Reconheço a verdade preguiçosa que há na fala do
artista: um pai ausente ou ruim, tomado (mesmo inconscientemente) como
referência, pode deixar no filho uma tendência à repetição. Também entendo que
exista no depoimento uma expressão bastante pura do senso comum patriarcal, que
considera dado e inquestionável o fato de que mães e pais são coisas
completamente diferentes. E não desconsidero os meandros da divisão sexual do
trabalho, de sua naturalização como capacidades e incapacidades inatas ao
feminino e ao masculino etc.
É mesmo um imbróglio! Mas, a partir do momento em que
um homem se propõe a ser um bom pai, não é possível ir desfazendo esses nós?

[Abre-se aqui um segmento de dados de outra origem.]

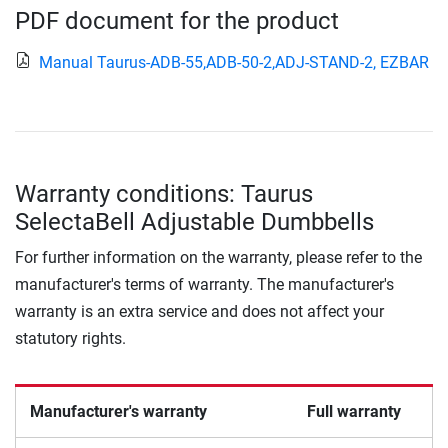
PDF document for the product
Manual Taurus-ADB-55,ADB-50-2,ADJ-STAND-2, EZBAR
Warranty conditions: Taurus
SelectaBell Adjustable Dumbbells
For further information on the warranty, please refer to the
manufacturer's terms of warranty. The manufacturer's
warranty is an extra service and does not affect your
statutory rights.
Manufacturer's warranty
Full warranty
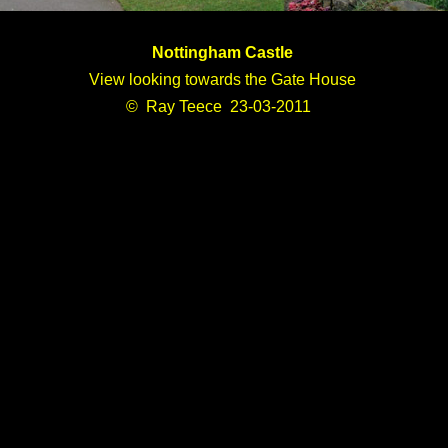
Nottingham Castle
View looking towards the Gate House
© Ray Teece 23-03-2011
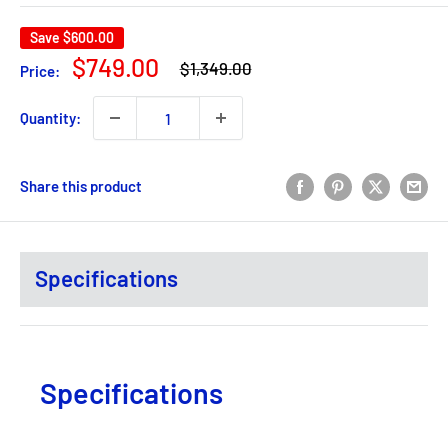
Save
$600.00
Regular
Sale
$749.00
$1,349.00
Price:
price
price
Quantity:
Share this product
Specifications
Specifications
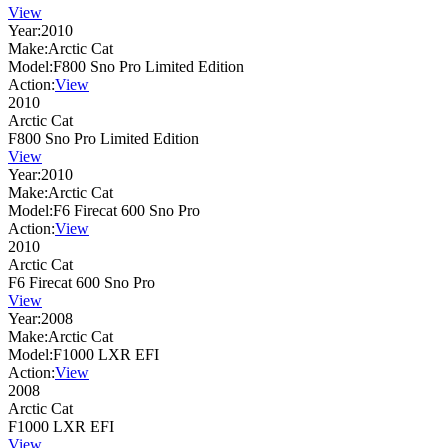
View
Year:
2010
Make:
Arctic Cat
Model:
F800 Sno Pro Limited Edition
Action:
View
2010
Arctic Cat
F800 Sno Pro Limited Edition
View
Year:
2010
Make:
Arctic Cat
Model:
F6 Firecat 600 Sno Pro
Action:
View
2010
Arctic Cat
F6 Firecat 600 Sno Pro
View
Year:
2008
Make:
Arctic Cat
Model:
F1000 LXR EFI
Action:
View
2008
Arctic Cat
F1000 LXR EFI
View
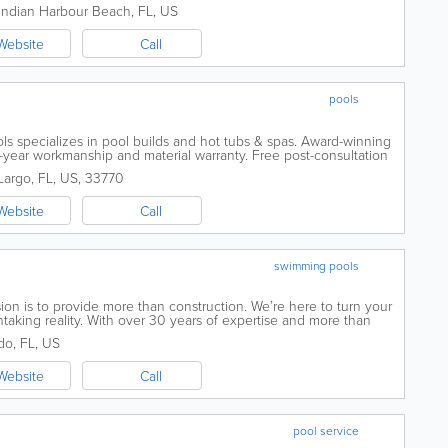
Indian Harbour Beach
,
FL
,
US
Website
Call
pools
ls specializes in pool builds and hot tubs & spas. Award-winning
-year workmanship and material warranty. Free post-consultation
ul Custom...
Largo
,
FL
,
US
,
33770
Website
Call
swimming pools
sion is to provide more than construction. We’re here to turn your
taking reality. With over 30 years of expertise and more than
 Pinnacle Pool...
do
,
FL
,
US
Website
Call
pool service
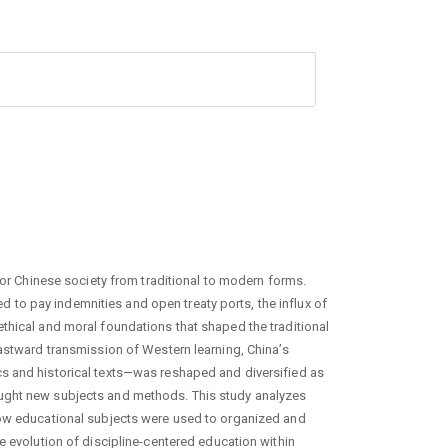
for Chinese society from traditional to modern forms.
to pay indemnities and open treaty ports, the influx of
thical and moral foundations that shaped the traditional
eastward transmission of Western learning, China’s
s and historical texts—was reshaped and diversified as
ught new subjects and methods. This study analyzes
how educational subjects were used to organized and
e evolution of discipline-centered education within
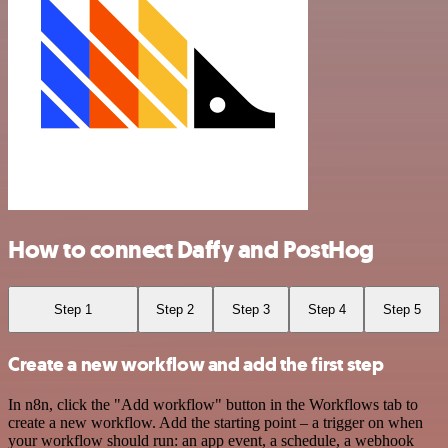
How to connect Daffy and PostHog
Step 1
Step 2
Step 3
Step 4
Step 5
Create a new workflow and add the first step
In n8n, click the "Add workflow" button in the Workflows tab to
create a new workflow. Add the starting point – a trigger on when
your workflow should run: an app event, a schedule, a webhook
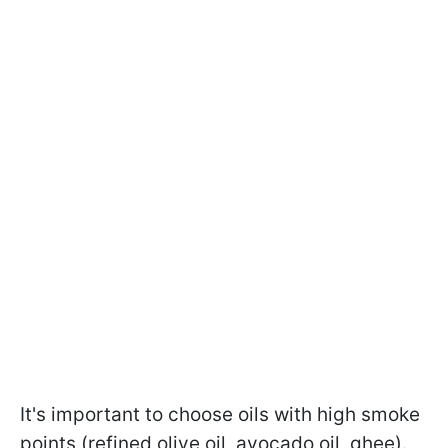
It's important to choose oils with high smoke
points (refined olive oil, avocado oil, ghee).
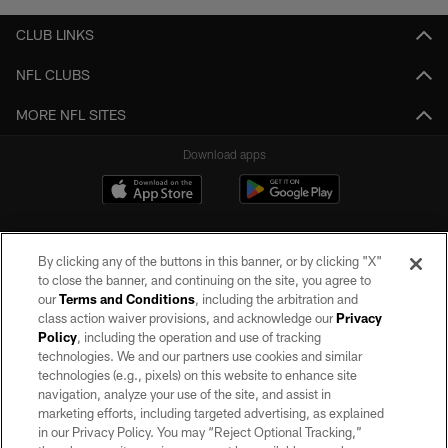
CLUB LINKS
NFL CLUBS
MORE NFL SITES
Download apps
By clicking any of the buttons in this banner, or by clicking "X"
to close the banner, and continuing on the site, you agree to
our
Terms and Conditions
, including the arbitration and
class action waiver provisions, and acknowledge our
Privacy
Policy
, including the operation and use of tracking
©2026 by the Las Vegas Raiders. All rights reserved. No portion of this site
may be reproduced without the express written permission of the Las Vegas
technologies. We and our partners use cookies and similar
Raiders.
technologies (e.g., pixels) on this website to enhance site
navigation, analyze your use of the site, and assist in
PRIVACY POLICY
marketing efforts, including targeted advertising, as explained
in our Privacy Policy. You may “Reject Optional Tracking,”
TERMS OF SERVICE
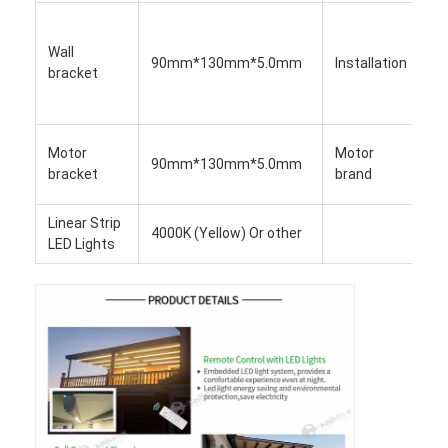
Light Duty Pergola
In
p
Wall
Electric Sunshade Awning
90mm*130mm*5.0mm
Installation
b
bracket
m
Garden Carports
a
D
Zip Track Blinds
Motor
Motor
90mm*130mm*5.0mm
S
bracket
brand
O
Upgraded Aluminium Louver Pergola
Linear Strip
Awning Accessories
4000K (Yellow) Or other
LED Lights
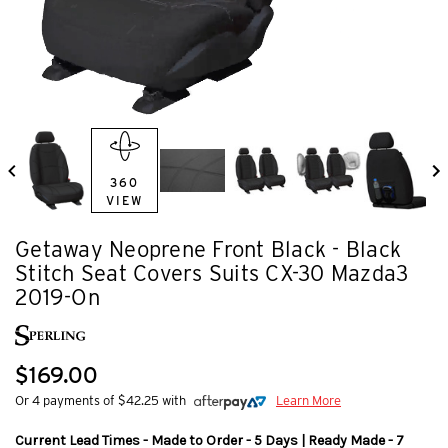
360
VIEW
Getaway Neoprene Front Black - Black
Stitch Seat Covers Suits CX-30 Mazda3
2019-On
$169.00
Or 4 payments of $42.25 with
Learn More
Current Lead Times - Made to Order - 5 Days | Ready Made - 7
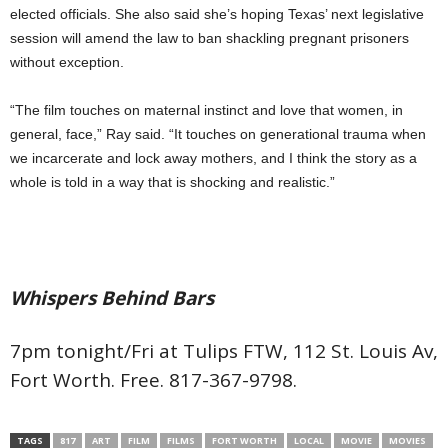
elected officials. She also said she’s hoping Texas’ next legislative
session will amend the law to ban shackling pregnant prisoners
without exception.
“The film touches on maternal instinct and love that women, in
general, face,” Ray said. “It touches on generational trauma when
we incarcerate and lock away mothers, and I think the story as a
whole is told in a way that is shocking and realistic.”
Whispers Behind Bars
7pm tonight/Fri at Tulips FTW, 112 St. Louis Av,
Fort Worth. Free. 817-367-9798.
TAGS
817
ART
FILM
FILMS
FORT WORTH
LOCAL
MOVIE
MOVIES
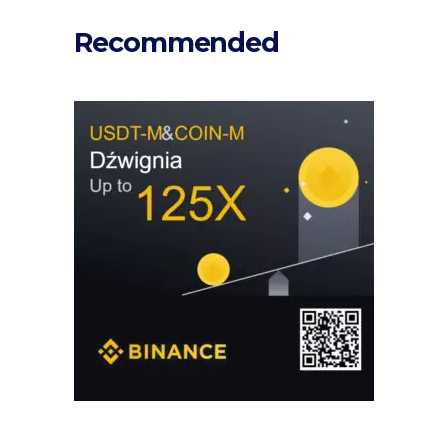
Recommended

Afinal, afora gerar, parir e amamentar, o que uma mãe faz que um pai não
poderia fazer? Em outras palavras, seria impossível aprender a ser pai com a sua
mãe?
Imagino que esse artista e todos os filhos de pais
ausentes puderam observar que sua mãe os pegou no colo, trocou infinitas fraldas,
cantou para que eles dormissem, velou as noites de febre e resfriados, assoprou
o dodói do joelho, deu muitos beijinhos, ensinou parlendas, se desdobrou no
trabalho para comprar roupas, leite e brinquedos, tirou da própria boca para
dar aos filhos, enfrentou filas no posto de saúde e na matrícula escolar,
chegou todas as noites em casa cansada demais para brincar, mas mesmo assim
brincou, ensinou a usar a colher e o penico, a dizer obrigado e por favor e
tentou ensinar a diferença entre o que é bom e o que é ruim da melhor maneira
possível.
Também puderam observar que, entre trabalho, casa,
filhos e privação de sono, sua mãe nunca mais teve descanso. E que ela aprendeu
a descansar de uma coisa enquanto fazia a outra e a se contentar com pequenas e
raras pausas.
Pois é, a paternidade é isso também: cuidado, carinho,
limites e muito trabalho. Igualzinho à maternidade, só que dividida por dois
adultos menos exaustos e mais aptos a criar uma criança feliz.
Pelas mulheres que são ou serão mães, pelas crianças e
também pelos pais, desejo que todos tomem para si a responsabilidade pela
criação dos filhos. De agora em diante.